La base de données compilée par le groupe contient des informations relatives à un corpus de textes (en portugais) et au réseau de connexions impliquant 3 900 utilisateurs de Twitter qui ont déclaré avoir été diagnostiqués ou traités pour des problèmes de santé mentale avant l’enquête. Le corpus comprend tous les tweets publics postés par ces utilisateurs individuellement (sans les retweets), pour un total d’environ 47 millions de ces textes courts.
Tout d’abord, nous avons collecté manuellement les chronologies, en analysant les tweets de quelque 19 000 utilisateurs, soit l’équivalent de la population d’un village ou d’une petite ville.

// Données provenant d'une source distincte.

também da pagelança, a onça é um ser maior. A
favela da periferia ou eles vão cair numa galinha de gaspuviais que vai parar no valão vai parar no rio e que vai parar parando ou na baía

Nous avons ensuite utilisé deux ensembles de données, un pour les utilisateurs qui ont déclaré avoir reçu un diagnostic de problème de santé mentale et un autre sélectionné au hasard à des fins de contrôle. Nous voulions faire la distinction entre les personnes souffrant de dépression et la population générale. »
Ivandre Paraboni, dernier auteur de l’article et professeur à l’USP’s School of Arts, Sciences and Humanities (EACH)
L’étude a également recueilli des tweets d’amis et de followers, conformément au constat que les personnes ayant des problèmes de santé mentale ont tendance à suivre certains comptes, tels que les forums de discussion, les influenceurs et les célébrités qui reconnaissent publiquement leur dépression. « Ces personnes sont attirées les unes vers les autres. Elles ont des intérêts communs », a déclaré Paraboni, chercheur au Centre d’intelligence artificielle (C4AI), un centre de recherche en ingénierie (ERC) créé par la FAPESP et IBM Brésil à l’USP.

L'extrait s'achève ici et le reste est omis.